Whether you separate on good terms or under a cloud of resentment, it is vital that you find ways of communicating with your child’s mother. Dad.info looks at why and how good communication will benefit your children in the long-term
Why it is important to exchange information
Firstly, exchanging information with your child’s mother doesn’t just allow you to feel fully involved in your child’s life. Making sure that you both know what is happening in your child’s life means that they are less likely to develop patterns of risky behaviour.
Secondly, the effective exchange of information with the child’s mother fulfils two important functions. It ensures that key pieces of information do not fall between the gaps between you and the other parent. Finally, it also provides your child with a sense of continuity and a feeling that they still have two parents who are fully engaged in their lives.
What information is important?
Important information is simply the information that you both need to maintain your child’s wellbeing. If there is information that you feel is important, it’s a good bet your child’s mum thinks it is too. The following list gives you the basics but you might want to build on it:
- issues around health
- reactions to the separation
- unusual behaviour
- school attendance and performance
- information about other family members
- things that are happening with friends
It is important that the exchange of information is as full as possible without overloading each other with irrelevant news and unrealistic demands. Good communication builds trust between separating parents. It will reassure you both that your child is safe in the other’s hands.
How do we communicate effectively?
As parents living together, information about the wellbeing of your children passes between you almost unnoticed. When you separate, it becomes crucial that you establish new ways of communicating that important information. This may require you to establish more formal mechanisms for doing so.
The best way to pass information between you is to continue to talk. Some parents are able to chat quite freely whereas others agree a time and place to deal with things in one session. If there is any chance at all that you may argue, discuss things away from your child.
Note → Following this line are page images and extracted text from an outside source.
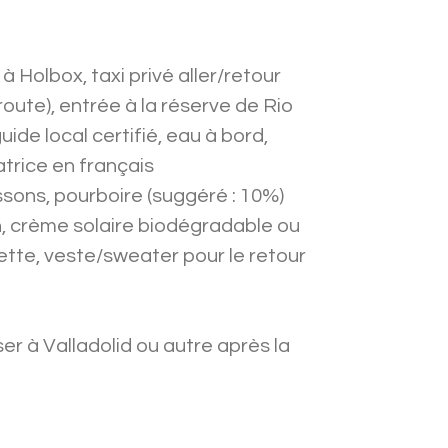
r à Holbox, taxi privé aller/retour
route), entrée à la réserve de Rio
ide local certifié, eau à bord,
rice en français
issons, pourboire (suggéré : 10%)
in, crème solaire biodégradable ou
ette, veste/sweater pour le retour
er à Valladolid ou autre après la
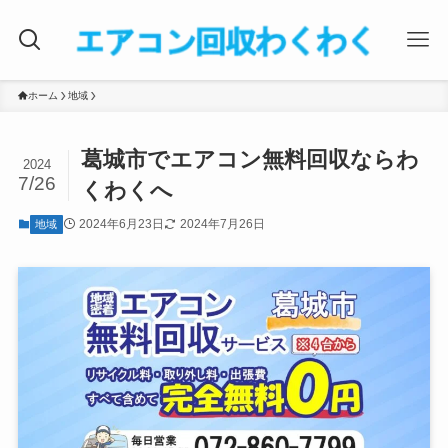
ホーム
地域
葛城市でエアコン無料回収ならわ
2024
7/26
くわくへ
2024年6月23日
2024年7月26日
地域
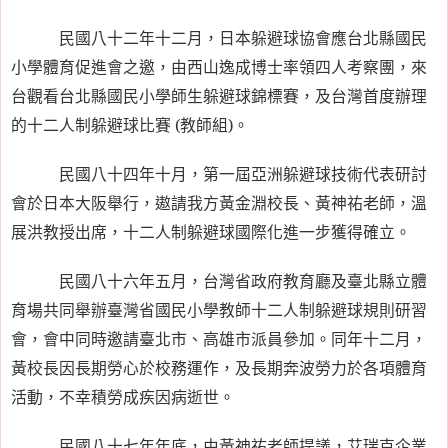
民國八十二年十二月，日本躲避球協會應台北縣國民
小學體育促進會之邀，由西山逸成博士率領四人考察團，來
台觀看台北縣國民小學師生躲避球錦標賽，及台灣首度辦理
的十二人制躲避球比賽
(
教師組
)
。
民國八十四年十月，第一屆亞洲躲避球技術代表研討
會於日本大阪舉行，遨請我方黃金淵校長、黃神祐老師，溫
展洪教授出席，十二人制躲避球國際化進一步獲得確立。
民國八十六年五月，台灣省政府教育廳及臺北縣立體
育場共同舉辦臺灣省國民小學教師十二人制躲避球規則研習
會，會中同時邀請臺北市、高雄市派員參加。同年十二月，
黃校長因長期勞心於校務運作，及長期奔波勞力於各項體育
活動，不幸積勞成疾因病逝世。
民國八十七年年底，由黃神祐老師提議，艾瑞克企業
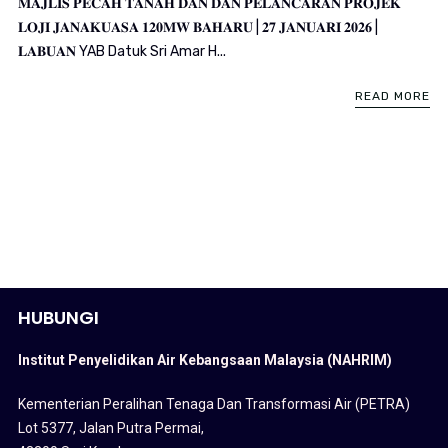
𝐌𝐀𝐉𝐋𝐈𝐒 𝐏𝐄𝐂𝐀𝐇 𝐓𝐀𝐍𝐀𝐇 𝐃𝐀𝐍 𝐃𝐀𝐍 𝐏𝐄𝐋𝐀𝐍𝐂𝐀𝐑𝐀𝐍 𝐏𝐑𝐎𝐉𝐄𝐊
𝐋𝐎𝐉𝐈 𝐉𝐀𝐍𝐀𝐊𝐔𝐀𝐒𝐀 𝟏𝟐𝟎𝐌𝐖 𝐁𝐀𝐇𝐀𝐑𝐔 | 𝟐𝟕 𝐉𝐀𝐍𝐔𝐀𝐑𝐈 𝟐𝟎𝟐𝟔 |
𝐋𝐀𝐁𝐔𝐀𝐍 YAB Datuk Sri Amar H...
READ MORE
HUBUNGI
Institut Penyelidikan Air Kebangsaan Malaysia (NAHRIM)
Kementerian Peralihan Tenaga Dan Transformasi Air (PETRA)
Lot 5377, Jalan Putra Permai,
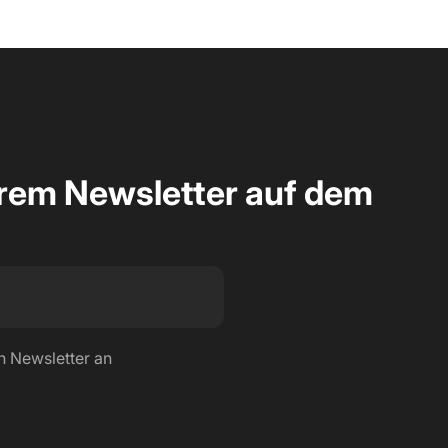
erem Newsletter auf dem
n Newsletter an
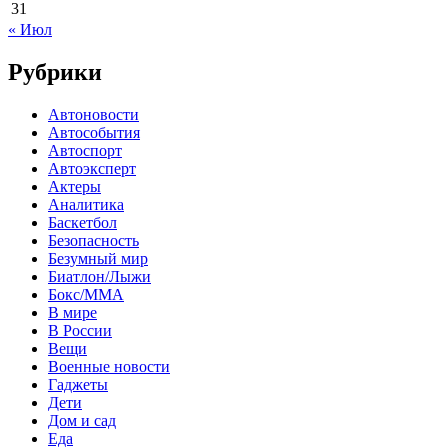
31
« Июл
Рубрики
Автоновости
Автособытия
Автоспорт
Автоэксперт
Актеры
Аналитика
Баскетбол
Безопасность
Безумный мир
Биатлон/Лыжи
Бокс/MMA
В мире
В России
Вещи
Военные новости
Гаджеты
Дети
Дом и сад
Еда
If talking face-to-face is too difficult try using the telephone, email or even SMS text. If arguments are likely to erupt, agree an agenda in advance and stick to it. Never withhold information as a means of undermining your child’s mother as this only puts your child at risk. And never require your child to be the conduit for information.
It is a fact that, when you speak to someone face-to-face, the thing that they focus on least is what you say. More important is your tone of voice and body language. Women very often find the way that men communicate hostile and as a consequence become defensive.
It is important that you are assertive in your communication but never aggressive. Assertiveness means being clear and unambiguous. Aggressiveness means being demanding and threatening. Things are usually quite tense after separation, so be extra vigilant about the way you are communicating with your child’s mother.